プラカードを持った人たちが取り囲む、って、デモみたいなものとみていいでしょうか?
この番組を見たのですが、もう詳細を覚えてないです
言いたいことは、「デモは効き目がある」ということです
えぇと、少し前、スルガ銀行のかぼちゃの馬車事件というのがありました
「かぼちゃの馬車」というシェアハウスを購入したものの、運営会社の経営難により、千人を超えるオーナーが莫大な借金を抱えることになった事件でした
内実は、販売会社や運営会社、地銀がグルで騙していて、単なる不動産投資の失敗といえないものでした
このとき、被害者同盟は、1年以上かけて58回も繰り返しデモしたそうです。スルガ銀行東京本店前だけでなく、岡野光喜元会長の自宅のある六本木の泉ガーデンハウス前とか金融庁などでも行ったそうです
結果、440億円の借金帳消しという奇跡的な勝利となったのです
体力、資金力のあるメガバンク相手には効きませんが、相手が小さければ小さいほど、デモは効果があるようです
だから、何?と言われても、ただ、それだけです
だから言ったじゃない、論点とズレたことですって。
明けましておめでとうございます。
>プラカードを持った人たちが取り囲む、って、デモみたいなものとみていいでしょうか?
ええ、そんな感じでした。
「かぼちゃの馬車事件」ですか?恥ずかしながら、記憶にありません。で、調べてみたところ、『不動産売却の教科書』の「かぼちゃの馬車事件とは?不動産投資家が自己破産しないよう気をつけること」というページがヒットしました。

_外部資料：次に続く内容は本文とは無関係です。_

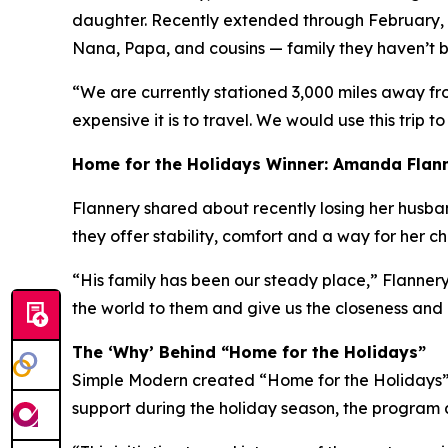
daughter. Recently extended through February, h
Nana, Papa, and cousins — family they haven’t be
“We are currently stationed 3,000 miles away fr
expensive it is to travel. We would use this trip to
Home for the Holidays Winner: Amanda Flan
Flannery shared about recently losing her husband 
they offer stability, comfort and a way for her c
“His family has been our steady place,” Flannery
the world to them and give us the closeness and
The ‘Why’ Behind “Home for the Holidays”
Simple Modern created “Home for the Holidays” a
support during the holiday season, the program a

この事件の根源は《販売会社や運営会社、地銀が法外なキックバック(50%)によるおいしい汁にありつこうとしたこと》みたいですね。
まあ、この記事では、デモの効果があったかどうかは不明でした。
あと、”かぼちゃの馬車”の名称の由来も不明です。
本来なら、他の記事もいくつか読むべきですが、まあ、いいかと(笑)
>だから、何?と言われても、ただ、それだけです
>だから言ったじゃない、論点とズレたことですって。
興味深い事件でしたが、私には、せろりさんの最後の2文が面白かったです。